SHORT TASK 1 → In the duffel bag article, copy the passage between "That is the" and "they could carry.", inclusive, swapping "rope drawstring" for "leather cord".
SHORT TASK 2 →
Answer these from the duffel bag article:
(a) In which province is the municipality of Duffel located?
(b) According to the Oxford English Dictionary, by what year did the English have a version of the word?
(c) To approximately what year does the American English phrase "duffel bag" date?

QUOTED PASSAGE →
>>>>

Here is what you need for a long weekend. Two shirts. A pair of trousers that work for dinner and again for a long walk the next morning. Jeans. One good pair of shoes (a loafer) and a sneaker. The essentials from the bathroom shelf. A book you've been meaning to start. A light layer, because the evenings cool down faster than you expect.
That's it. That's everything.
And all of it fits, without drama and without a second checked bag fee, inside one cylindrical or rectangular, waxed canvas or full-grain leather bag slung over one shoulder with the practiced ease of someone who has figured something out that most people haven't.
That bag is the duffel. It has been on every ship, every battlefield, every team bus, every first-class cabin, and every trunk of every car aimed at somewhere worth going for more than three centuries. It is the most honest bag in menswear, and it remains the most necessary.
A Town in Belgium and the Bag It Named

You have to start in Belgium. Of course you do.
Duffel is a small municipality in the province of Antwerp, in Flanders, sitting near where the Nete River winds toward the Rupel. Since at least the eleventh century, the town has produced a coarse, thick, nap-finished wool cloth that became so widely traded across northern Europe it simply absorbed the name of its origin. Sailors knew it. Soldiers knew it. The English had a version of the word by 1649, according to the Oxford English Dictionary. By the 1670s, the Dutch were using it too.
The cloth was heavy, weather-resistant in the way that only serious industrial wool can manage, indifferent to what the sky was doing. Spanish and Portuguese sailors, who imported bolts of it for ship coverings, cut the offcuts into rough cylindrical bags for personal belongings. Practical. Unglamorous. Absolutely indestructible.
That is the original duffel bag: a cylinder of Belgian wool, cinched at the top with a rope drawstring, tied with the owner's identification. No zipper (those wouldn't exist for another two centuries), no pocket, no shoulder strap. Just volume, durability, and the quiet promise that whatever you packed inside would survive the journey in better shape than you did.
William Wordsworth referenced duffel cloth in his 1802 poem "Alice Fell," describing "as warm a cloak as man can sell." The poet understood, in his way, what sailors already knew: this material was made for the world as it actually is, cold and wet and hard on the things you own.
The compound phrase "duffel bag" as American English dates to approximately 1915, right as the United States was about to put enormous numbers of young men into uniform and need a vessel for everything they could carry.
The Military Made It Universal

This is the part of the story that turns functional into foundational.

<<<<

Dataset items →
>>>>

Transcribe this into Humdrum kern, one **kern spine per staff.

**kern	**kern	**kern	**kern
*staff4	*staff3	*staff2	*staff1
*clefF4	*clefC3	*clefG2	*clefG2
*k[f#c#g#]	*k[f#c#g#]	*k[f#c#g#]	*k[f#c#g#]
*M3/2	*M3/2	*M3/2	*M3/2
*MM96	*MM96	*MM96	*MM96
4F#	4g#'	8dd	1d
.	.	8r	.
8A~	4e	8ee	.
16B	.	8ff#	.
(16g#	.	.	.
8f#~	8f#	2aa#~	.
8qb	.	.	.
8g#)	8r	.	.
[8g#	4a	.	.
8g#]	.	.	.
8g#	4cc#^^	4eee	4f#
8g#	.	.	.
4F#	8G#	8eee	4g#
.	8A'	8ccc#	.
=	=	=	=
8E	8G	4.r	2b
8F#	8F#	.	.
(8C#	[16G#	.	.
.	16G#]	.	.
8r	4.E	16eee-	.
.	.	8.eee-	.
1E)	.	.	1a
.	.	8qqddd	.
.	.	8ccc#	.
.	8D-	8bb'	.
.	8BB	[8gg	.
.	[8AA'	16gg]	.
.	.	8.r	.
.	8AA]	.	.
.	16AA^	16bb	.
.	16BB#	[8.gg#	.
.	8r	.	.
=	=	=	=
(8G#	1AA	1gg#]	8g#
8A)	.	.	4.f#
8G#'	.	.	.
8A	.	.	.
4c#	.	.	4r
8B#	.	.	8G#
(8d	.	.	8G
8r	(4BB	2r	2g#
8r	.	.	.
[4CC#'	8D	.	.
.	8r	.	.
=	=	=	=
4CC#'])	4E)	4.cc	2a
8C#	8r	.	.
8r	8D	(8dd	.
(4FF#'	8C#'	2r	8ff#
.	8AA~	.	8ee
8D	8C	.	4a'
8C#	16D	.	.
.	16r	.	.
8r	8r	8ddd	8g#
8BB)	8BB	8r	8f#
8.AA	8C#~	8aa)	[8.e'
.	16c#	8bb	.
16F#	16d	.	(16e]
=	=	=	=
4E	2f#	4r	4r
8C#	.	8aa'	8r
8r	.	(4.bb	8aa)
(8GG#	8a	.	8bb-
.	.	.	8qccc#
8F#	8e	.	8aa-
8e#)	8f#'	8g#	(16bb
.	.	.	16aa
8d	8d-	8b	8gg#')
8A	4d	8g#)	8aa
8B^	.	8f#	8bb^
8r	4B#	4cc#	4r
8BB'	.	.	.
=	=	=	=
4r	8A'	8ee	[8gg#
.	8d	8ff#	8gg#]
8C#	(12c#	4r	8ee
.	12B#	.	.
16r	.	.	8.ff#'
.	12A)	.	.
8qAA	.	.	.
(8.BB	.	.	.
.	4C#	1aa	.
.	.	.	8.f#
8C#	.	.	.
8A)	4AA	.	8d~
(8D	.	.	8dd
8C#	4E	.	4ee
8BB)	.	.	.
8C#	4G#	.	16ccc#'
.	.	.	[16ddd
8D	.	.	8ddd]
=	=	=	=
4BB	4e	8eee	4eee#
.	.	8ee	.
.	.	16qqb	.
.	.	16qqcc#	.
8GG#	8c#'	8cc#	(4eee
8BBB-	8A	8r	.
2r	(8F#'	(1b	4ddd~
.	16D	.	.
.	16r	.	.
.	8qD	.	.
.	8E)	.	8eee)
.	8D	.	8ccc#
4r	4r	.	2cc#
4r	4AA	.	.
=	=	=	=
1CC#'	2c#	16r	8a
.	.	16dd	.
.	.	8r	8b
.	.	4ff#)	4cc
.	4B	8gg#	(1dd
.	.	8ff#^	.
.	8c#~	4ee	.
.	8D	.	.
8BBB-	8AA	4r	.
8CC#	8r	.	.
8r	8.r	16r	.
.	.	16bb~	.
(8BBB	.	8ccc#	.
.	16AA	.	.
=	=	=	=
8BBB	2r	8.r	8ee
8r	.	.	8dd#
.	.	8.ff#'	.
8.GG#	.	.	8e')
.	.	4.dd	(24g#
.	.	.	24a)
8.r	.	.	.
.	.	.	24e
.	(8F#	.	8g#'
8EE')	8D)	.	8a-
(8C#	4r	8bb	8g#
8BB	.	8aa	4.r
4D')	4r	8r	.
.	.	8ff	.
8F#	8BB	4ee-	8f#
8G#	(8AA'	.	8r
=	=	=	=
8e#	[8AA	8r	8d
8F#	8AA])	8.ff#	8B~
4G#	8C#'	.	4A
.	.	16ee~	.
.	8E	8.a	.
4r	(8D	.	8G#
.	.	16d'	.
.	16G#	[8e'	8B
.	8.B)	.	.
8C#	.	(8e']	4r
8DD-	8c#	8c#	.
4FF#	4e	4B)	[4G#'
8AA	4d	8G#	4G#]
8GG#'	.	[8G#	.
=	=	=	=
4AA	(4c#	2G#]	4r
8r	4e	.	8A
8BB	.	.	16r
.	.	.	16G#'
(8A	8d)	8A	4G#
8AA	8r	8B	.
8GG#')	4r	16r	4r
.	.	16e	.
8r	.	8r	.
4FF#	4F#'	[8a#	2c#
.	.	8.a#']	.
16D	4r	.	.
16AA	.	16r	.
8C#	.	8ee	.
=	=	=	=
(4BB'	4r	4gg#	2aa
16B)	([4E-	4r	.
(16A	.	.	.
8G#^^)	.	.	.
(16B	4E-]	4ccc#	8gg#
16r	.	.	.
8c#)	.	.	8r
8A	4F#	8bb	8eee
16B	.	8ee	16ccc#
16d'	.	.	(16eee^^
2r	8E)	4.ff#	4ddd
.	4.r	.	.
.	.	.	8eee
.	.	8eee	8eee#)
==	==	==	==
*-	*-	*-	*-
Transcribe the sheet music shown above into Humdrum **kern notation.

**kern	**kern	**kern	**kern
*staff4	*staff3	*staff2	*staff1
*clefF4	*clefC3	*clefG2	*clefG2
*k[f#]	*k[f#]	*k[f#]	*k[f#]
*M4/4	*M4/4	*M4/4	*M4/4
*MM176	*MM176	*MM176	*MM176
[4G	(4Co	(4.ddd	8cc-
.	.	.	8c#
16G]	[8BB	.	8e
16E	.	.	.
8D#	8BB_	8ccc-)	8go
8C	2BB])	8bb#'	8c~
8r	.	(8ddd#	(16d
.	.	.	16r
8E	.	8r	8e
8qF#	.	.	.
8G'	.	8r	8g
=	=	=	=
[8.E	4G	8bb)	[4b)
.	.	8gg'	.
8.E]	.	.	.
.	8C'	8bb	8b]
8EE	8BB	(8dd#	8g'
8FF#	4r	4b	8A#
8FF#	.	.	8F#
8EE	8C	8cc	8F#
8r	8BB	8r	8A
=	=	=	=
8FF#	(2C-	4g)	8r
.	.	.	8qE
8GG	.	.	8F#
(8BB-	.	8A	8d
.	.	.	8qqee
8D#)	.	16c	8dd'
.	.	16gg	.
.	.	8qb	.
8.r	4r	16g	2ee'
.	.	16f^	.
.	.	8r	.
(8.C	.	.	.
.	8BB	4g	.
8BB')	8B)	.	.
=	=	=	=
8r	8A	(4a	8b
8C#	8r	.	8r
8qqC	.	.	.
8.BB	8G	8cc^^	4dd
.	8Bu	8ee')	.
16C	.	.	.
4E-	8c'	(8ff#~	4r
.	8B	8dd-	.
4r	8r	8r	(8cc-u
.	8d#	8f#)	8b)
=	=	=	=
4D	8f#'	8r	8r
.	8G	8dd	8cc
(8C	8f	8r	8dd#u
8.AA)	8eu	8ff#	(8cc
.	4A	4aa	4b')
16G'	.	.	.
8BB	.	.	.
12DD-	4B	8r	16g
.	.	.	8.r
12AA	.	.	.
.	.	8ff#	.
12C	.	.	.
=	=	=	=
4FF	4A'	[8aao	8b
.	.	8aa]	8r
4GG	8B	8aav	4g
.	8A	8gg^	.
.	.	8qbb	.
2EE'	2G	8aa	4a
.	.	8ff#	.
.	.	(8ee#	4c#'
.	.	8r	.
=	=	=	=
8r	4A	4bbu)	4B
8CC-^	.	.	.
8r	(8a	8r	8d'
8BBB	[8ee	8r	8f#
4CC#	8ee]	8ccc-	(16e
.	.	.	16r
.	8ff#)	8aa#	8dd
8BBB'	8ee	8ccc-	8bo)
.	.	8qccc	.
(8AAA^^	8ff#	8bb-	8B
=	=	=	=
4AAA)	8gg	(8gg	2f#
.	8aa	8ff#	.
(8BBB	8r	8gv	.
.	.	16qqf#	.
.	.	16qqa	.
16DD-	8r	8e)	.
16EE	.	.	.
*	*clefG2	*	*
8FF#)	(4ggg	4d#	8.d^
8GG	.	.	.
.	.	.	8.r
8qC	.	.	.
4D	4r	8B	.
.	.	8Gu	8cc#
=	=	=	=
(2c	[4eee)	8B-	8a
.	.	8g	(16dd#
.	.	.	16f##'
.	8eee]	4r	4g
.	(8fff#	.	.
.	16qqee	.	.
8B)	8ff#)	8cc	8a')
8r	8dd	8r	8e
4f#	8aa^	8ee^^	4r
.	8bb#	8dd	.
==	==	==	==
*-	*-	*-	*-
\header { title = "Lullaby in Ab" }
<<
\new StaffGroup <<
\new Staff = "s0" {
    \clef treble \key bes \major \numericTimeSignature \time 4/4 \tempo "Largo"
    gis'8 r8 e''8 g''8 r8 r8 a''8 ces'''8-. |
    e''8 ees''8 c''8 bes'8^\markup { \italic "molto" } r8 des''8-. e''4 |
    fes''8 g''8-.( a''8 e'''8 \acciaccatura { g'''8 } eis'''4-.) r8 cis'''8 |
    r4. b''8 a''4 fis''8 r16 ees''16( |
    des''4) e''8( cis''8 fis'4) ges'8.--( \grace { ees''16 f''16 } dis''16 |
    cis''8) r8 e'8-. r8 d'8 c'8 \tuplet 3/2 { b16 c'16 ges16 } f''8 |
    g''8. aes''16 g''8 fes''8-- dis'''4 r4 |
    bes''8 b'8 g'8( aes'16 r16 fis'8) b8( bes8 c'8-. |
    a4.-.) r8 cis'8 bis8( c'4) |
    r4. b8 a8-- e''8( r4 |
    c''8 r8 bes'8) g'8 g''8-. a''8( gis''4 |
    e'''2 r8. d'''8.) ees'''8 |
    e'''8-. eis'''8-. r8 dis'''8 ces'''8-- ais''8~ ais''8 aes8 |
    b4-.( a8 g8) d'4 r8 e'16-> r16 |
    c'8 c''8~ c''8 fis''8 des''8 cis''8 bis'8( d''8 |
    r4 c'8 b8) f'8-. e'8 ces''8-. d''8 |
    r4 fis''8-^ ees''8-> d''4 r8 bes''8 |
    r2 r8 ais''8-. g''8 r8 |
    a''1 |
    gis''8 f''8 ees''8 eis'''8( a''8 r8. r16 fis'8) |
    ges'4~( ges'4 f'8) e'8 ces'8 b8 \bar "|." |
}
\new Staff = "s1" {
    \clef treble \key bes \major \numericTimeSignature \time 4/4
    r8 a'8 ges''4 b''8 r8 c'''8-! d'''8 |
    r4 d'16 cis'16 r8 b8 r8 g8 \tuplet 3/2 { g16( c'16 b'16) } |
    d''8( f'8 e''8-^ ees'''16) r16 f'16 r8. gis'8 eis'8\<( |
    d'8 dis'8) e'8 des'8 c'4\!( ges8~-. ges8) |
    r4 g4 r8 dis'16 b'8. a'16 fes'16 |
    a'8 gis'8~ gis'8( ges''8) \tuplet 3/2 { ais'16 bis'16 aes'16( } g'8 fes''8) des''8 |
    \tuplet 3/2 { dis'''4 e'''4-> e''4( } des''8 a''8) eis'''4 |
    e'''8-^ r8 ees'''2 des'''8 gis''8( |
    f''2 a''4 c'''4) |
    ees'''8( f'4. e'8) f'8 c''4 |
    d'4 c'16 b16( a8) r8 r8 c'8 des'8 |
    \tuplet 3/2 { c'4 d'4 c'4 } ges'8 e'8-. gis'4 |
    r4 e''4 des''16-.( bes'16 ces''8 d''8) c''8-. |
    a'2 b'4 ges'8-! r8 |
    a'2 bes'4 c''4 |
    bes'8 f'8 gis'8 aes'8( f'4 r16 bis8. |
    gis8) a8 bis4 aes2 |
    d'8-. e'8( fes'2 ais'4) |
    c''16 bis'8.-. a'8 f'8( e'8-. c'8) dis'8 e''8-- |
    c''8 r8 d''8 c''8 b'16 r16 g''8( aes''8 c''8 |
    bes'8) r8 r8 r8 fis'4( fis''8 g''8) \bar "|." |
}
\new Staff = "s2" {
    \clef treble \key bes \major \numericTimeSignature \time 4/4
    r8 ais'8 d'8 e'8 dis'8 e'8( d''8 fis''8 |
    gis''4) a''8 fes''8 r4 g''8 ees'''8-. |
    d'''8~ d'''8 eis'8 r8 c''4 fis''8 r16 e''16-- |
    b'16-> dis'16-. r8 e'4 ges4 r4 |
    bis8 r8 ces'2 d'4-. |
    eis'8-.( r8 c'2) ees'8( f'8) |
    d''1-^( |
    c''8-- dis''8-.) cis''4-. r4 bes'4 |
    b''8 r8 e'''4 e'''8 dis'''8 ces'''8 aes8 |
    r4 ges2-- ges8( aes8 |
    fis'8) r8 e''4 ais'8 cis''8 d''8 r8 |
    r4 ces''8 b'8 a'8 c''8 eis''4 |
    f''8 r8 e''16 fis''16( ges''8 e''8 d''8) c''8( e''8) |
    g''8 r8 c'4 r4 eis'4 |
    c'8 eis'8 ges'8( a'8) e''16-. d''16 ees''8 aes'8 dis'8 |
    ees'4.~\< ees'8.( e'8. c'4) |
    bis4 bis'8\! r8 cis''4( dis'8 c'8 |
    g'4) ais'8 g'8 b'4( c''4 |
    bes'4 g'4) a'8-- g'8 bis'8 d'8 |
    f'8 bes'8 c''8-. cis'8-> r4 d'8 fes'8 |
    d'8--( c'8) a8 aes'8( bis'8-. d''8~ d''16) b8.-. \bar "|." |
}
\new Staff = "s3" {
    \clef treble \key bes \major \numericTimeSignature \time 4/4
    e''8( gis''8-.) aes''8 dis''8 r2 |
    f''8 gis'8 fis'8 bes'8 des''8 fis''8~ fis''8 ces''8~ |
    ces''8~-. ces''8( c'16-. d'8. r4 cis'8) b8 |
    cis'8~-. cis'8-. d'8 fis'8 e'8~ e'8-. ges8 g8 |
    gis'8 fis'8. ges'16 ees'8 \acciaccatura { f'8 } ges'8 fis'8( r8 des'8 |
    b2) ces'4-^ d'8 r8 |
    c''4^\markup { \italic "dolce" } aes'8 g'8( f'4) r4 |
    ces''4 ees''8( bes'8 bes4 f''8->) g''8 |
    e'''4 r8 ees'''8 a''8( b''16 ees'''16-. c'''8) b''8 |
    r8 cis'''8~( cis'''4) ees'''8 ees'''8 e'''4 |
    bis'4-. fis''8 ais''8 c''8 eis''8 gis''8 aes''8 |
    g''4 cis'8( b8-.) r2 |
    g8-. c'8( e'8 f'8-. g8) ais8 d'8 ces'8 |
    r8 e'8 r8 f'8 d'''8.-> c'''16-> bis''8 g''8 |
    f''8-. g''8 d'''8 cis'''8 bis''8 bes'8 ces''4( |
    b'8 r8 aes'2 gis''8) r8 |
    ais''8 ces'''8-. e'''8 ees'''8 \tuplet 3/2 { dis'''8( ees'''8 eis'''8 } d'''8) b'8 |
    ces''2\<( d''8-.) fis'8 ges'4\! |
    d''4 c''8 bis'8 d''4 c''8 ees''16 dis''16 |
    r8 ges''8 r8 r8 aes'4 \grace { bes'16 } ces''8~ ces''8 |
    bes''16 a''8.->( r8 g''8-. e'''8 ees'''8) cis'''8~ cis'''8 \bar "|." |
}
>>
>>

<<<<

EXERCISE OUTPUT 1 →
That is the original duffel bag: a cylinder of Belgian wool, cinched at the top with a leather cord, tied with the owner's identification. No zipper (those wouldn't exist for another two centuries), no pocket, no shoulder strap. Just volume, durability, and the quiet promise that whatever you packed inside would survive the journey in better shape than you did.
William Wordsworth referenced duffel cloth in his 1802 poem "Alice Fell," describing "as warm a cloak as man can sell." The poet understood, in his way, what sailors already knew: this material was made for the world as it actually is, cold and wet and hard on the things you own.
The compound phrase "duffel bag" as American English dates to approximately 1915, right as the United States was about to put enormous numbers of young men into uniform and need a vessel for everything they could carry.

EXERCISE OUTPUT 2 →
(a) Antwerp
(b) 1649
(c) 1915